Mhm /bejahend/, da wird man also abgeordnet, weil ja dann zwischen den Ministerien eine Koordination erfolgen soll und da kommt überhaupt nichts raus. Weil, da sind wir wieder relativ zu Beginn, kein Haus will Macht abgeben, kein Haus will die zweite Geige spielen, kein Haus will im Zweifel zu etwas zustimmen, was das andere Haus bestimmt hat. So und solange wir das nicht haben, solange die Regierung, die Ministerien sich nicht als ein verantwortlicher Körper versteht, da werden viele von den Punkten, über die wir gesprochen haben, schwierig umzusetzen sein.
Ja, also auch da wieder, ich meine, das, was wir da schon als Entwürfe oder mal als Vorschläge entwickelt haben, wäre natürlich, dann themenspezifische Töpfe, und das wäre jetzt nachhaltige Mobilität, die Zukunft der Mobilität im städtischen und ländlichen Raum, wohlwissend, dass das Digital- und Verkehrsministerium als erstes schreien würde, das ist in unserer Verantwortung und gleich sagen, nein, diesen Topf bekommt ihr nur dann, wenn alle dabei sind. Und dementsprechend werden dann die Gelder verteilt. Ja, wohlwissend … nein, so und das ist aber jetzt sozusagen meine Milchmädchenrechnung und ich weiß, dass da noch ganz viele Punkte entsprechend adressiert werden müssen, aber wir müssen diese Themen aus der ministeriellen Zuordnung und Verantwortung müssen wir rauslösen, deswegen hoffe ich sehr auf diese sogenannte Hightech- oder Zukunftsstrategie, da müssten in meinen Augen solche Themen adressiert werden. Sie müssten mit Zielkennzahlen hinterlegt werden und dann natürlich auch entsprechend mit Budgets. Und dann müssen wir wahrscheinlich im Zusammenspiel dieser Missionen, nenne ich sie jetzt mal, vielleicht heißen sie in Zukunft anders, müssen wir dann austarieren, also da darf mal das Ministerium im Lead sein und da das Ministerium, aber insgesamt muss klar sein, ihr könnt es nur alle zusammen.
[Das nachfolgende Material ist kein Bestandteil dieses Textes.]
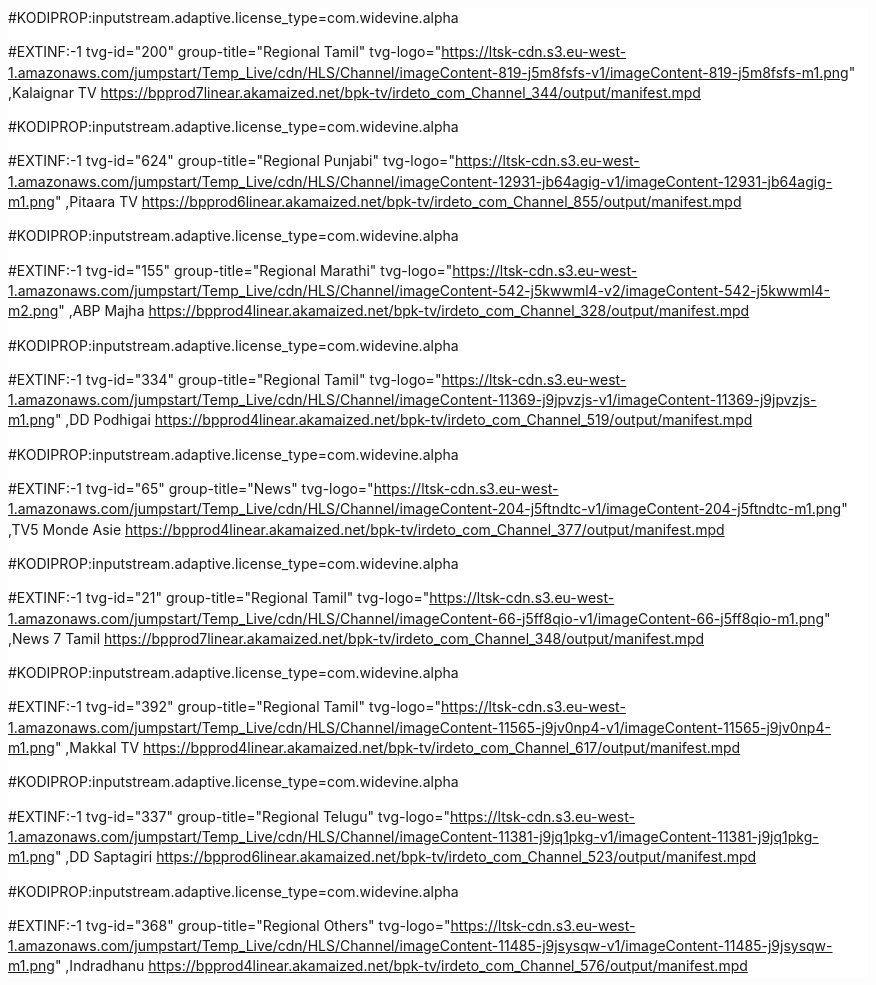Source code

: #KODIPROP:inputstream.adaptive.license_type=com.widevine.alpha

#EXTINF:-1 tvg-id="200" group-title="Regional Tamil" tvg-logo="https://ltsk-cdn.s3.eu-west-1.amazonaws.com/jumpstart/Temp_Live/cdn/HLS/Channel/imageContent-819-j5m8fsfs-v1/imageContent-819-j5m8fsfs-m1.png" ,Kalaignar TV
https://bpprod7linear.akamaized.net/bpk-tv/irdeto_com_Channel_344/output/manifest.mpd

#KODIPROP:inputstream.adaptive.license_type=com.widevine.alpha

#EXTINF:-1 tvg-id="624" group-title="Regional Punjabi" tvg-logo="https://ltsk-cdn.s3.eu-west-1.amazonaws.com/jumpstart/Temp_Live/cdn/HLS/Channel/imageContent-12931-jb64agig-v1/imageContent-12931-jb64agig-m1.png" ,Pitaara TV
https://bpprod6linear.akamaized.net/bpk-tv/irdeto_com_Channel_855/output/manifest.mpd

#KODIPROP:inputstream.adaptive.license_type=com.widevine.alpha

#EXTINF:-1 tvg-id="155" group-title="Regional Marathi" tvg-logo="https://ltsk-cdn.s3.eu-west-1.amazonaws.com/jumpstart/Temp_Live/cdn/HLS/Channel/imageContent-542-j5kwwml4-v2/imageContent-542-j5kwwml4-m2.png" ,ABP Majha
https://bpprod4linear.akamaized.net/bpk-tv/irdeto_com_Channel_328/output/manifest.mpd

#KODIPROP:inputstream.adaptive.license_type=com.widevine.alpha

#EXTINF:-1 tvg-id="334" group-title="Regional Tamil" tvg-logo="https://ltsk-cdn.s3.eu-west-1.amazonaws.com/jumpstart/Temp_Live/cdn/HLS/Channel/imageContent-11369-j9jpvzjs-v1/imageContent-11369-j9jpvzjs-m1.png" ,DD Podhigai
https://bpprod4linear.akamaized.net/bpk-tv/irdeto_com_Channel_519/output/manifest.mpd

#KODIPROP:inputstream.adaptive.license_type=com.widevine.alpha

#EXTINF:-1 tvg-id="65" group-title="News" tvg-logo="https://ltsk-cdn.s3.eu-west-1.amazonaws.com/jumpstart/Temp_Live/cdn/HLS/Channel/imageContent-204-j5ftndtc-v1/imageContent-204-j5ftndtc-m1.png" ,TV5 Monde Asie
https://bpprod4linear.akamaized.net/bpk-tv/irdeto_com_Channel_377/output/manifest.mpd

#KODIPROP:inputstream.adaptive.license_type=com.widevine.alpha

#EXTINF:-1 tvg-id="21" group-title="Regional Tamil" tvg-logo="https://ltsk-cdn.s3.eu-west-1.amazonaws.com/jumpstart/Temp_Live/cdn/HLS/Channel/imageContent-66-j5ff8qio-v1/imageContent-66-j5ff8qio-m1.png" ,News 7 Tamil
https://bpprod7linear.akamaized.net/bpk-tv/irdeto_com_Channel_348/output/manifest.mpd

#KODIPROP:inputstream.adaptive.license_type=com.widevine.alpha

#EXTINF:-1 tvg-id="392" group-title="Regional Tamil" tvg-logo="https://ltsk-cdn.s3.eu-west-1.amazonaws.com/jumpstart/Temp_Live/cdn/HLS/Channel/imageContent-11565-j9jv0np4-v1/imageContent-11565-j9jv0np4-m1.png" ,Makkal TV
https://bpprod4linear.akamaized.net/bpk-tv/irdeto_com_Channel_617/output/manifest.mpd

#KODIPROP:inputstream.adaptive.license_type=com.widevine.alpha

#EXTINF:-1 tvg-id="337" group-title="Regional Telugu" tvg-logo="https://ltsk-cdn.s3.eu-west-1.amazonaws.com/jumpstart/Temp_Live/cdn/HLS/Channel/imageContent-11381-j9jq1pkg-v1/imageContent-11381-j9jq1pkg-m1.png" ,DD Saptagiri
https://bpprod6linear.akamaized.net/bpk-tv/irdeto_com_Channel_523/output/manifest.mpd

#KODIPROP:inputstream.adaptive.license_type=com.widevine.alpha

#EXTINF:-1 tvg-id="368" group-title="Regional Others" tvg-logo="https://ltsk-cdn.s3.eu-west-1.amazonaws.com/jumpstart/Temp_Live/cdn/HLS/Channel/imageContent-11485-j9jsysqw-v1/imageContent-11485-j9jsysqw-m1.png" ,Indradhanu
https://bpprod4linear.akamaized.net/bpk-tv/irdeto_com_Channel_576/output/manifest.mpd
Aber das ist ein sehr dickes Brett, weil wir da nämlich genau auf dieses Thema Belohnungsstrukturen, Leistungskennzahlen, Macht abgeben, zusammenarbeiten, wenn ich womöglich die Sprache des anderen nicht verstehe, weil das BMWI da ganz anders arbeitet als das BMBF und so weiter. Aber ich glaube, das wäre ein zentrales Zeichen für uns alle, für die Wirtschaft, für die Gesellschaft, das bereit ist, über den eigenen Schatten zu springen und zu sagen, Innovation funktioniert nur dann, wenn wir alle mitarbeiten.
Schönes Schlusswort, würde ich sagen an der Stelle. Könnten jetzt sicherlich noch viel weiter philosophieren und uns fragen, was die Politikwissenschaften hier noch für neue Aufgabenfelder entdeckt haben, aber vielleicht haben die ja zugehört und denken sich ihren Teil. Gibt es noch irgendeinen letzten Gedanken, den wir noch hinterher werfen sollten oder können wir es damit beschließen?